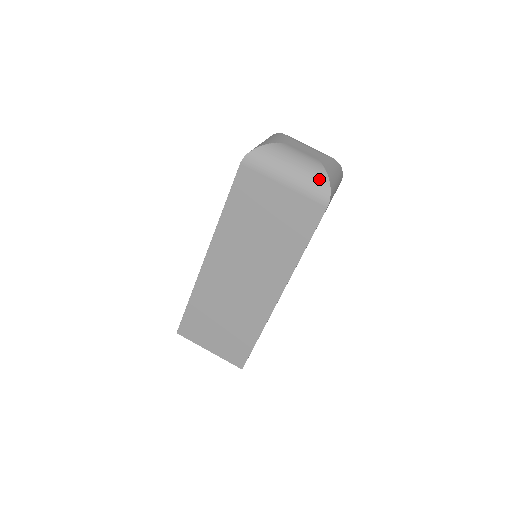
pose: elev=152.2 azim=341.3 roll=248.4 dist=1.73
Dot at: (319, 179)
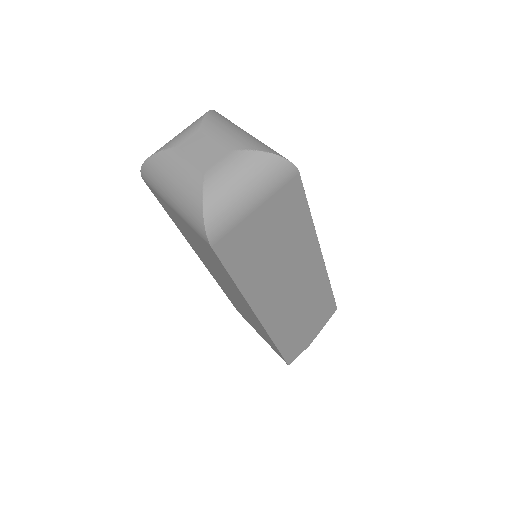
Dot at: (193, 207)
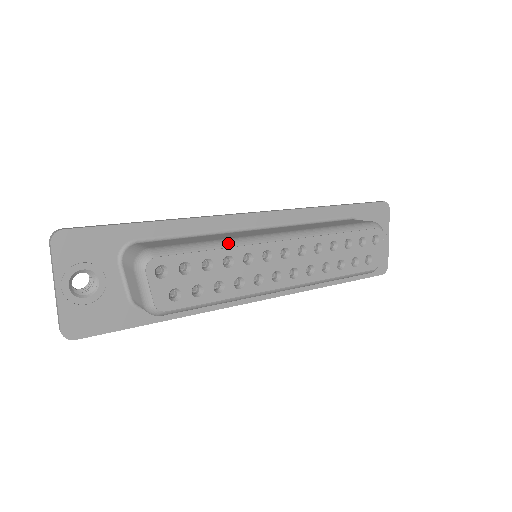
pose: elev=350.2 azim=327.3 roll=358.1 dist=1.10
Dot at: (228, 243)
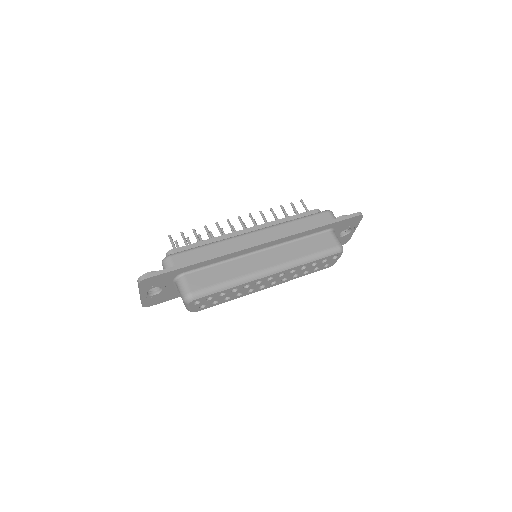
Dot at: (236, 283)
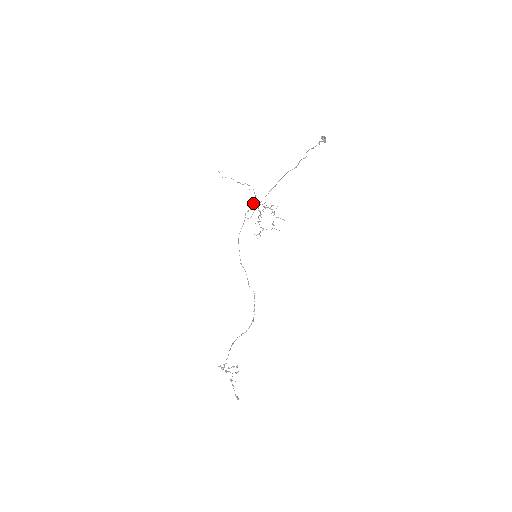
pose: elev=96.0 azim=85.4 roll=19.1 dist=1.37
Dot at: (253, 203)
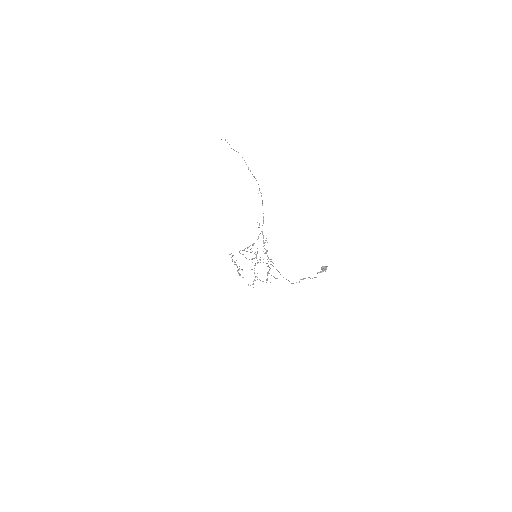
Dot at: occluded
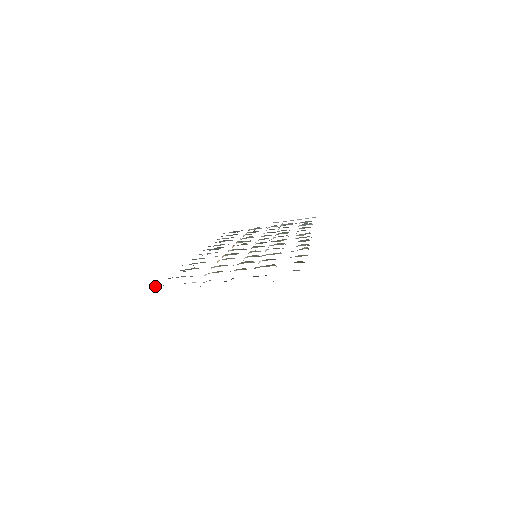
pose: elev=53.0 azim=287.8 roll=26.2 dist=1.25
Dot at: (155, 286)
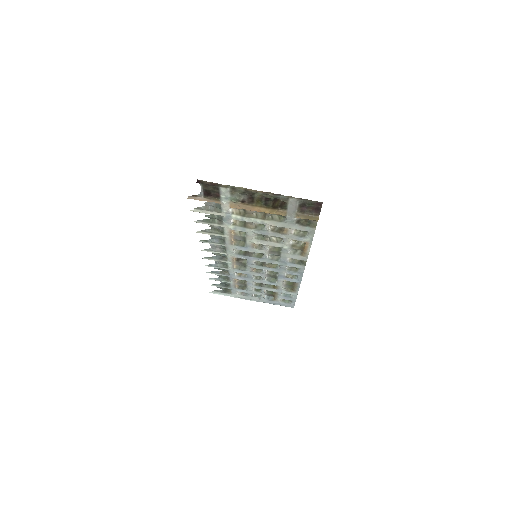
Dot at: (194, 195)
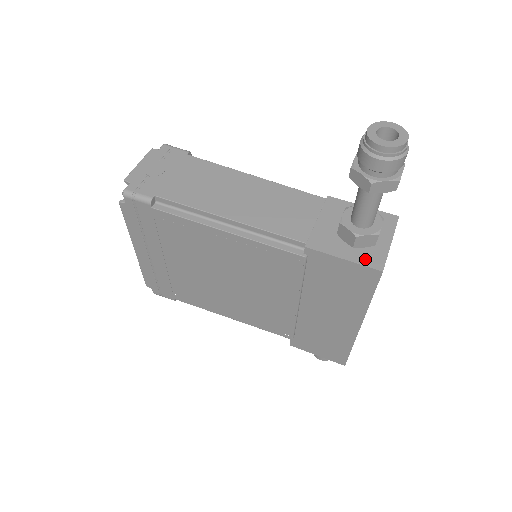
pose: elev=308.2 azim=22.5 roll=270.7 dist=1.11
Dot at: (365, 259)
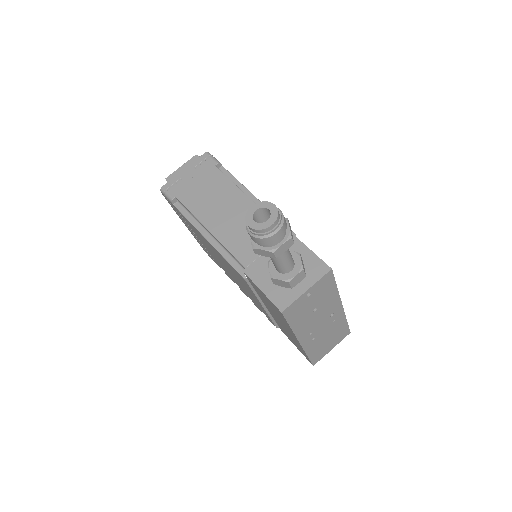
Dot at: (276, 297)
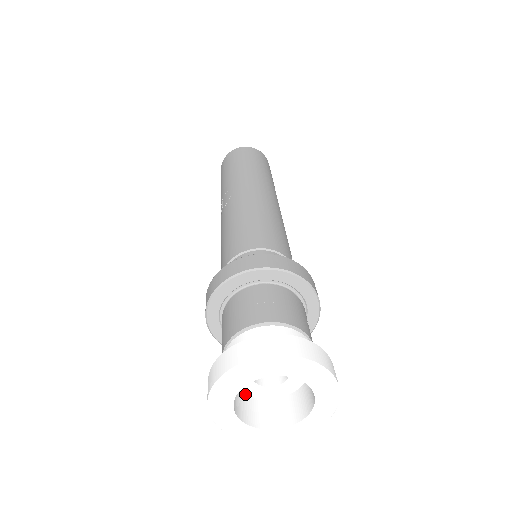
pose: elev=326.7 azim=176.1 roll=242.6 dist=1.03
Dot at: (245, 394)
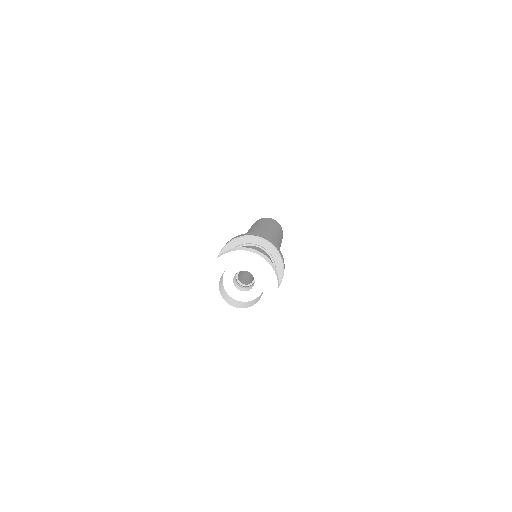
Dot at: (228, 295)
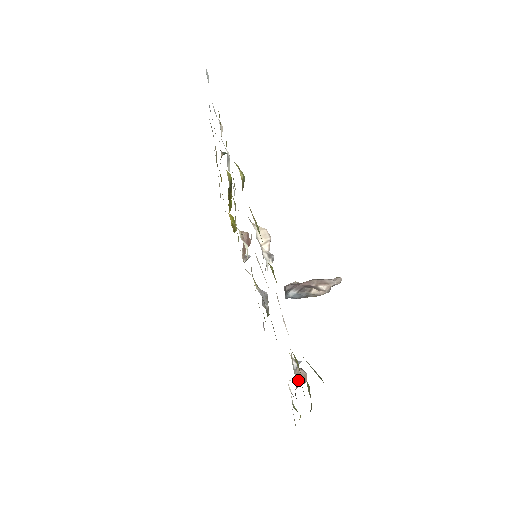
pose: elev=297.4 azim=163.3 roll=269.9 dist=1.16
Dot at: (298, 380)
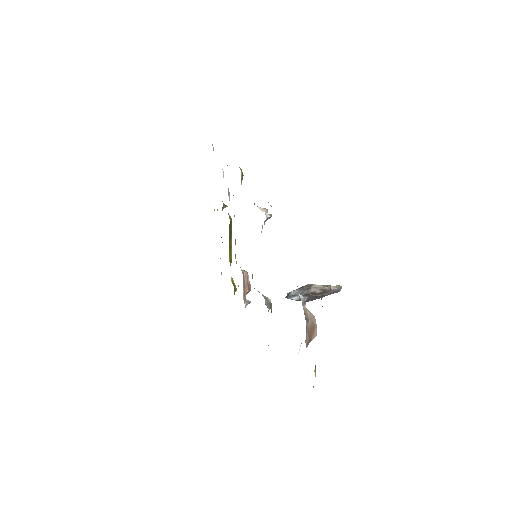
Dot at: (307, 319)
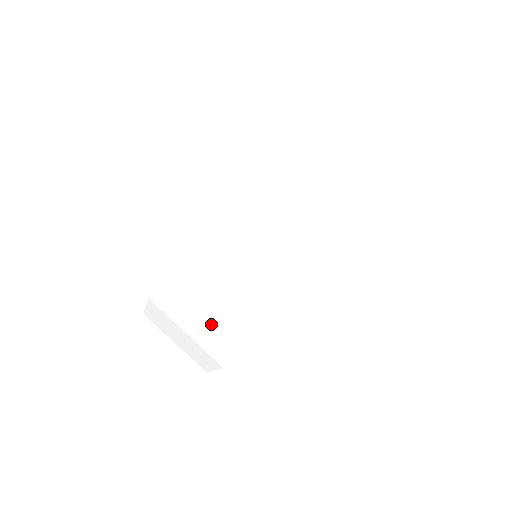
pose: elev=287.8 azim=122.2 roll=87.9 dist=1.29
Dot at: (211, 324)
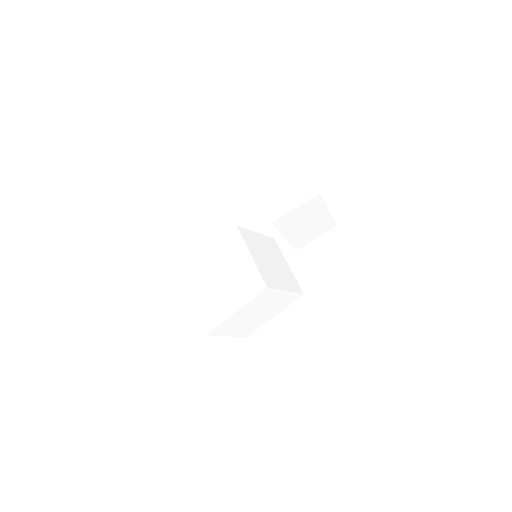
Dot at: (208, 302)
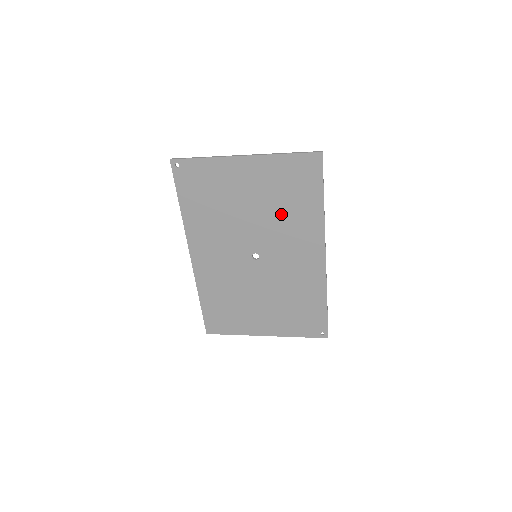
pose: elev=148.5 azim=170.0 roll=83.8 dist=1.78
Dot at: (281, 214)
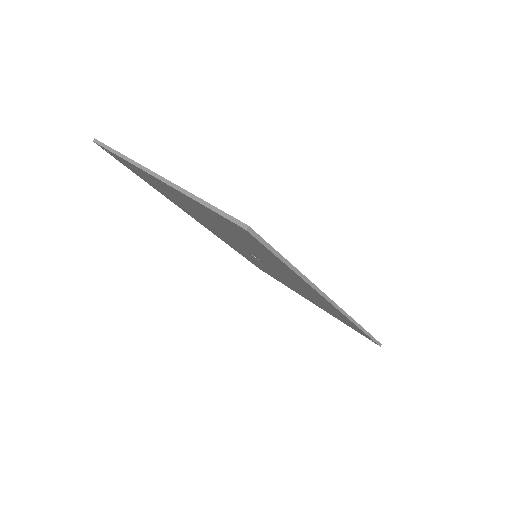
Dot at: (250, 247)
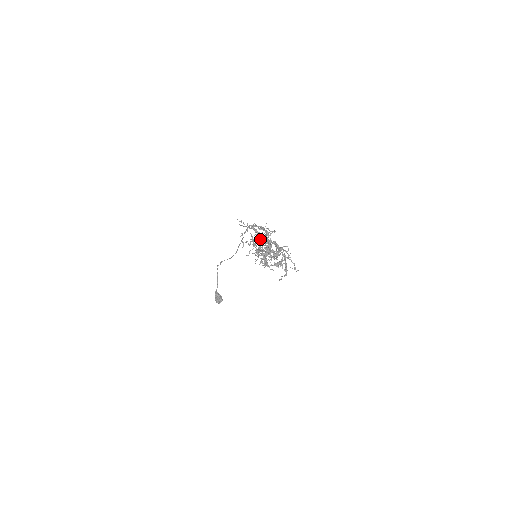
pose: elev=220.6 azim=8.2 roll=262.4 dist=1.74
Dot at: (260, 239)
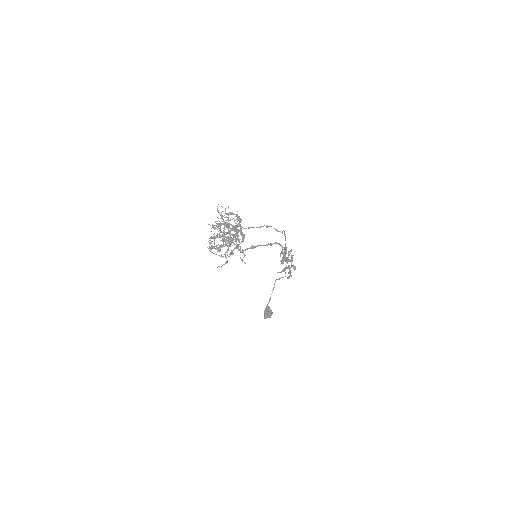
Dot at: (221, 223)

━━━━━━━━━━━━━━━━

== EXERCISE GOAL ==
Turn every line of the rows above into a JSON list of strings, one string per line, with blank lines dropped and the pictures left out.

== WRITTEN SOLUTION ==
[
  "pose: elev=152.2 azim=341.3 roll=248.4 dist=1.73",
  "Dot at: (319, 179)",
  "Dot at: (193, 207)",
  "pose: elev=350.2 azim=327.3 roll=358.1 dist=1.10",
  "Dot at: (228, 243)",
  "Dot at: (236, 283)",
  "pose: elev=96.0 azim=85.4 roll=19.1 dist=1.37",
  "Dot at: (253, 203)",
  "Dot at: occluded",
  "pose: elev=53.0 azim=287.8 roll=26.2 dist=1.25",
  "Dot at: (155, 286)",
  "Dot at: (194, 195)",
  "pose: elev=308.2 azim=22.5 roll=270.7 dist=1.11",
  "Dot at: (365, 259)",
  "Dot at: (276, 297)",
  "pose: elev=326.7 azim=176.1 roll=242.6 dist=1.03",
  "Dot at: (245, 394)",
  "Dot at: (228, 295)",
  "pose: elev=297.4 azim=163.3 roll=269.9 dist=1.16",
  "Dot at: (298, 380)",
  "Dot at: (307, 319)",
  "pose: elev=287.8 azim=122.2 roll=87.9 dist=1.29",
  "Dot at: (211, 324)",
  "Dot at: (208, 302)",
  "pose: elev=148.5 azim=170.0 roll=83.8 dist=1.78",
  "Dot at: (281, 214)",
  "Dot at: (250, 247)",
  "pose: elev=220.6 azim=8.2 roll=262.4 dist=1.74",
  "Dot at: (260, 239)",
  "Dot at: (221, 223)"
]